Aging as a Genetic Process in

There are several theories on aging in humans due to genetics. There are four main theories involving genetics and these are the wear and tear theory, the free radical theory, cross-linking theory and somatic mutation theory. Aging is defined as "The process of growing old or maturing." Most of these theories follow that though some sort of damage to the DNA other parts of the cell, the cell dies with leads to the human body to age. These theories are not all proved to be correct some people believe that some are better then others as there is no known reason for aging in genetics.
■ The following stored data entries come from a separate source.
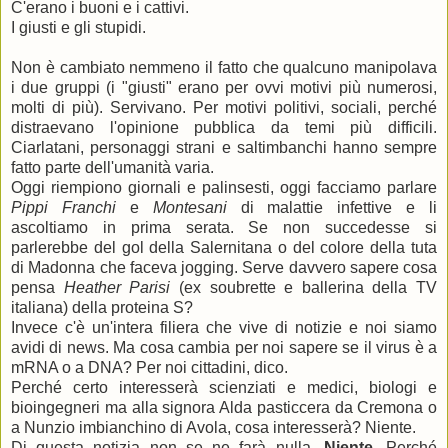
C'erano i buoni e i cattivi.
I giusti e gli stupidi.
Non è cambiato nemmeno il fatto che qualcuno manipolava
i due gruppi (i "giusti" erano per ovvi motivi più numerosi,
molti di più). Servivano. Per motivi politivi, sociali, perché
distraevano l'opinione pubblica da temi più difficili.
Ciarlatani, personaggi strani e saltimbanchi hanno sempre
fatto parte dell'umanità varia.
Oggi riempiono giornali e palinsesti, oggi facciamo parlare
Pippi Franchi
e
Montesani
di malattie infettive e li
ascoltiamo in prima serata. Se non succedesse si
parlerebbe del gol della Salernitana o del colore della tuta
di Madonna che faceva jogging. Serve davvero sapere cosa
pensa
Heather Parisi
(ex soubrette e ballerina della TV
italiana) della proteina S?
Invece c'è un'intera filiera che vive di notizie e noi siamo
avidi di news. Ma cosa cambia per noi sapere se il virus è a
mRNA o a DNA? Per noi cittadini, dico.
Perché certo interesserà scienziati e medici, biologi e
bioingegneri ma alla signora Alda pasticcera da Cremona o
a Nunzio imbianchino di Avola, cosa interesserà? Niente.
Di questa notizia non se ne farà nulla.
Niente
. Perché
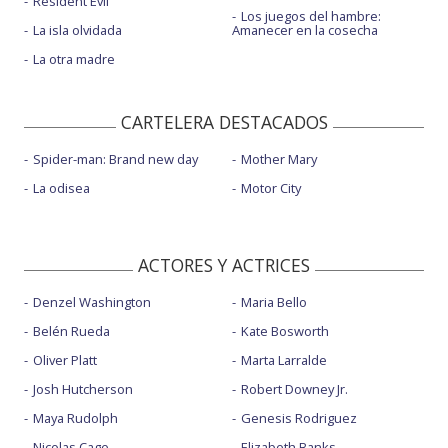
Resident Evil
Los juegos del hambre:
La isla olvidada
Amanecer en la cosecha
La otra madre
CARTELERA DESTACADOS
Spider-man: Brand new day
Mother Mary
La odisea
Motor City
ACTORES Y ACTRICES
Denzel Washington
Maria Bello
Belén Rueda
Kate Bosworth
Oliver Platt
Marta Larralde
Josh Hutcherson
Robert Downey Jr.
Maya Rudolph
Genesis Rodriguez
Nicolas Cage
Elizabeth Banks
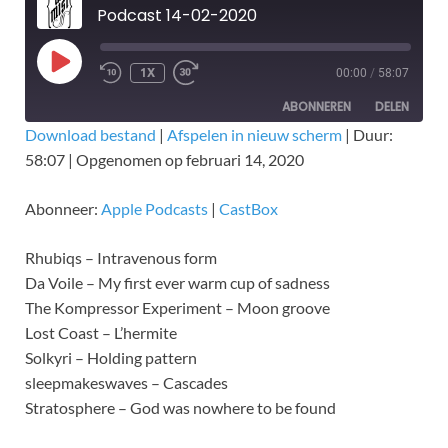
Podcast 14-02-2020
1X
00:00
/
58:07
ABONNEREN
DELEN
Download bestand
|
Afspelen in nieuw scherm
|
Duur:
58:07
|
Opgenomen op februari 14, 2020
DELEN
Apple Podcasts
CastBox
RSS FEED
LINK
Abonneer:
Apple Podcasts
|
CastBox
EMBED
Rhubiqs – Intravenous form
Da Voile – My first ever warm cup of sadness
The Kompressor Experiment – Moon groove
Lost Coast – L’hermite
Solkyri – Holding pattern
sleepmakeswaves – Cascades
Stratosphere – God was nowhere to be found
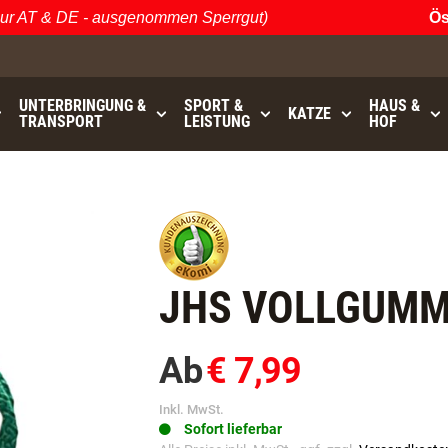
AT & DE - ausgenommen Sperrgut)
Öster
UNTERBRINGUNG &
SPORT &
HAUS &
KATZE
TRANSPORT
LEISTUNG
HOF
bis
GRATISVERSAND (AT / DE)
- ausgenommen Sperrgu
JHS VOLLGUMMI
Ab
€ 7,99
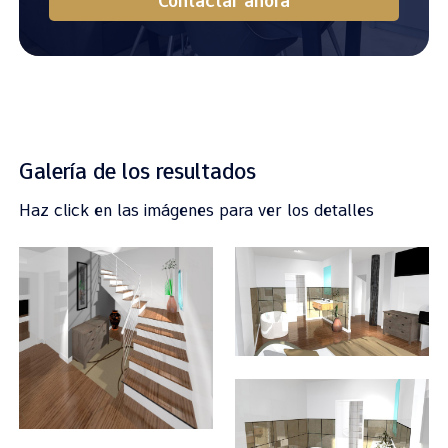
Contactar ahora
Galería de los resultados
Haz click en las imágenes para ver los detalles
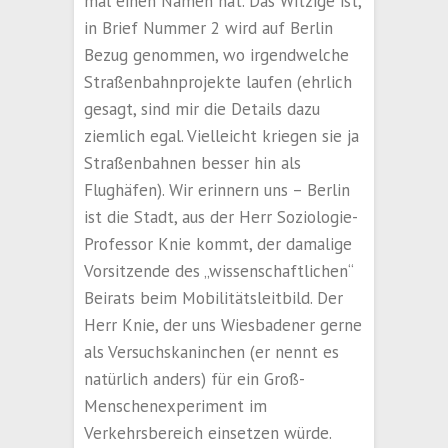
mal einen Namen hat. Das Witzige ist,
in Brief Nummer 2 wird auf Berlin
Bezug genommen, wo irgendwelche
Straßenbahnprojekte laufen (ehrlich
gesagt, sind mir die Details dazu
ziemlich egal. Vielleicht kriegen sie ja
Straßenbahnen besser hin als
Flughäfen). Wir erinnern uns – Berlin
ist die Stadt, aus der Herr Soziologie-
Professor Knie kommt, der damalige
Vorsitzende des „wissenschaftlichen“
Beirats beim Mobilitätsleitbild. Der
Herr Knie, der uns Wiesbadener gerne
als Versuchskaninchen (er nennt es
natürlich anders) für ein Groß-
Menschenexperiment im
Verkehrsbereich einsetzen würde.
The cross-linked theory of aging, this theory follows the basis of that with age, the proteins in our body, our DNA and other structural molecules in our cells develop over time inappropriate attachments or a more appropriate name cross-linked. These bonds can inhibit protein enzymes breaking them down so these damaged (cross-linked) proteins stick around. As they are in the cell and cannot be broken down, they can then cause problems and therefore they can lead to cell damage, which can lead to aging. For example cross-linking of the protein collagen ahs been shown to cause wrinkles which is a common sign of aging. If cross-linking occurs in the DNA, then when the DNA is used to produce proteins and other things it will produce the wrong ones or be deleted which will cause aging too. This theory however is not very favoured as the direct physical (experimental) evidence at this time is not very conclusive that this is the primary cause of aging.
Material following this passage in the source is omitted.